= BRIEF A =
Please copy the WebAssembly thread between "The Rust vs." and "see ~3-4x faster performance.", inclusive, swapping "benchmark" for "test".
= BRIEF B =
Render this sentence from the WebAssembly thread in Spanish: "Rust's sort is stable by default whereas Go's is not."

= TEXT SEGMENT =

WebAssembly: TinyGo vs. Rust vs. AssemblyScript

chrismandelics · on Nov 27, 2022

Plain JS numeric code _can_ be really fast if you stick to typed arrays.

I tried the posted JS in Chrome on an aging thinkpad and each `testSort()` took as long as 125 seconds (32 seconds in Firefox). But when I replaced `Array` with `Float32Array` the runtime dropped to under 7 seconds (about 2 seconds in Firefox) -- in line with the wasm alternatives. Going further and filling an `Int32Array` with `(Math.random() * 2.0 - 1.0) * 100` (as in the AssemblyScript code) brought the Chrome runtime down to around 1.6 sec (still around 2 seconds in Firefox).

chrismandelics · on Nov 27, 2022

Also worth noting: default JS `Array.sort()` converts everything to strings and compares them lexically -- so 80 comes before 9. It's a little faster to sort them as numbers: `.sort((a, b) => a - b)` takes me around 40 seconds in Chrome (11 seconds in Firefox).

moralestapia · on Nov 28, 2022

Thanks man, this is gold.

ankrgyl · on Nov 27, 2022

The Rust vs. Go comparison has two key differences:

- The Rust example uses 8 bit unsigned ints vs. Go example uses 32 bit signed ints

- Rust's sort is stable by default whereas Go's is not.

If you tweak the Rust benchmark to use `i32` instead of `u8` and `sort_unstable` instead of `sort`, you should see ~3-4x faster performance.

zRedShift · on Nov 27, 2022

Made a PR with the fixes, Rust is now 3 times faster than tinygo, and the wasm is almost 3 times smaller (wasm+js is twice as small) as expected.

= DATA SHOWN =

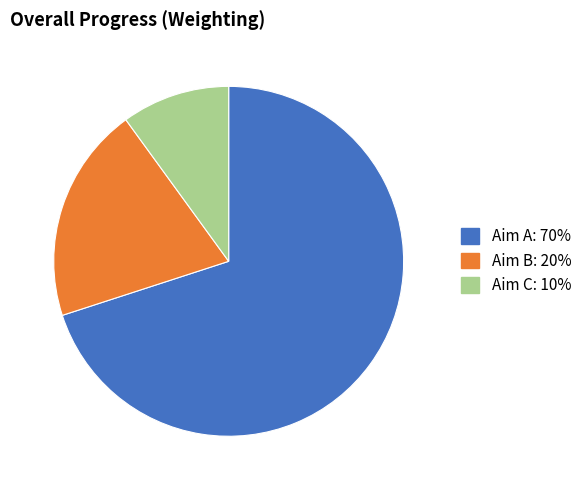

Combined, do Aim B and Aim C account for over 50%?

No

= ANSWER AREA A =
The Rust vs. Go comparison has two key differences:

- The Rust example uses 8 bit unsigned ints vs. Go example uses 32 bit signed ints

- Rust's sort is stable by default whereas Go's is not.

If you tweak the Rust test to use `i32` instead of `u8` and `sort_unstable` instead of `sort`, you should see ~3-4x faster performance.

= ANSWER AREA B =
La ordenación de Rust es estable por defecto, mientras que la de Go no lo es.